Attività 1
Aggiorna il brano da esaminare riscrivendo la parte che si apre con le parole contenenti "La Corte territoriale, premessa" e si chiude con "i crediti chirografari.", sostituendo "Corte territoriale" con "Corte d'appello di Roma".

··· Brano da esaminare ···

Si costituiva in giudizio il Liquidatore della X s.c.r.l., chiedendo (per quanto qui ancora rileva) il rigetto della domanda e, in via riconvenzionale, la condanna della società attrice, anche quale incorporante della I.P. e della P.A., alla restituzione delle somme ricevute in eccedenza rispetto alla percentuale concordataria. Il Tribunale, con sentenza n. 41369 del 4 novembre 2002, rigettava la domanda attrice di accertamento dell’esistenza del privilegio per rivalsa IVA ed imposta di fabbricazione, ed accoglieva la domanda riconvenzionale proposta dalla X, condannando l’A. spa alla restituzione della somma di Euro 1.026.068,11 oltre interessi. 2. Proponeva appello E. s.p.a.(succeduta ad A. P. a seguito di fusione per incorporazione), chiedendo l’integrale riforma della sentenza impugnata; il Liquidatore della X in concordato preventivo resisteva al gravame. La Corte d’appello di Roma, con sentenza depositata il 22 maggio 2006 e notificata il 5 settembre successivo, ha, in riforma della sentenza impugnata, accertato, a modifica dello “stato passivo” del 4 febbraio 1999, il credito della appellante nella misura e con i gradi indicati in tutti gli atti della procedura antecedenti al suddetto provvedimento, rigettando la domanda riconvenzionale della appellata.
La Corte territoriale, premessa l’entità incontroversa del credito complessivo dell’A. spa (ora E.spa), in merito alla questione centrale relativa alla qualità – privilegiata o non – del credito per rivalsa dell’I.V.A. e dell’imposta di fabbricazione ha rilevato che l’esistenza del credito in privilegio speciale, già riconosciuta nel primo piano di riparto concordato, omologato dal tribunale, non era stata contestata dalla Liquidazione, sicchè il consumo dei beni forniti, e quindi utilizzati dalla X, non può essere invocato, come argomento di inesistenza del bene su cui grava il privilegio speciale stesso, per degradare il credito in chirografo e chiedere la restituzione di quanto versato in eccedenza rispetto alla percentuale concordataria prevista per i crediti chirografari.

··· Dati forniti ···

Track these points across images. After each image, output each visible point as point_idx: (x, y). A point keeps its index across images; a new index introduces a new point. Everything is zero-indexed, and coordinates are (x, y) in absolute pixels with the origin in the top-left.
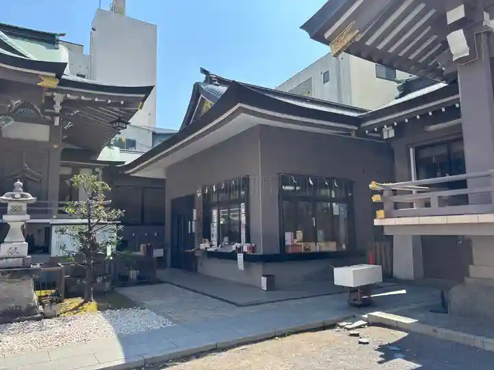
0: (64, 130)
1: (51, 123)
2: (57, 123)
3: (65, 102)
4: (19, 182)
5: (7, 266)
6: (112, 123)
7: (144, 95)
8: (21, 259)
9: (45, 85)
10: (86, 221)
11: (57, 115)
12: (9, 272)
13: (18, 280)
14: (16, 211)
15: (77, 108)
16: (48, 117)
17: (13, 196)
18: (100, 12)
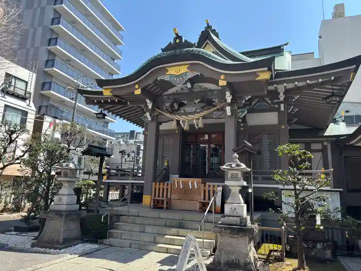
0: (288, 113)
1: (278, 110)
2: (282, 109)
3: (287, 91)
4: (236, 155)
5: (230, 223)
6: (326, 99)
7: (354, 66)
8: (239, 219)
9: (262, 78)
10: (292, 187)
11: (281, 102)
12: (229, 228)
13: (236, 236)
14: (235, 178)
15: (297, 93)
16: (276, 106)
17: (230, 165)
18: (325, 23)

···

Attività 2
Formatta come tabella Markdown i record, dalla parte che si apre con la prima riga e si chiude con la riga che contiene "3: (65, 102)", estremi inclusi. Usa le colonne Riga (numero progressivo) e Testo, salta le righe vuote e lascia fuori dalla risposta le immagini.

La tua soluzione 1
La Corte d'appello di Roma, premessa l’entità incontroversa del credito complessivo dell’A. spa (ora E.spa), in merito alla questione centrale relativa alla qualità – privilegiata o non – del credito per rivalsa dell’I.V.A. e dell’imposta di fabbricazione ha rilevato che l’esistenza del credito in privilegio speciale, già riconosciuta nel primo piano di riparto concordato, omologato dal tribunale, non era stata contestata dalla Liquidazione, sicchè il consumo dei beni forniti, e quindi utilizzati dalla X, non può essere invocato, come argomento di inesistenza del bene su cui grava il privilegio speciale stesso, per degradare il credito in chirografo e chiedere la restituzione di quanto versato in eccedenza rispetto alla percentuale concordataria prevista per i crediti chirografari.

La tua soluzione 2
| Riga | Testo |
|---|---|
| 1 | Track these points across images. After each image, output each visible point as point_idx: (x, y). A point keeps its index across images; a new index introduces a new point. Everything is zero-indexed, and coordinates are (x, y) in absolute pixels with the origin in the top-left. |
| 2 | 0: (64, 130) |
| 3 | 1: (51, 123) |
| 4 | 2: (57, 123) |
| 5 | 3: (65, 102) |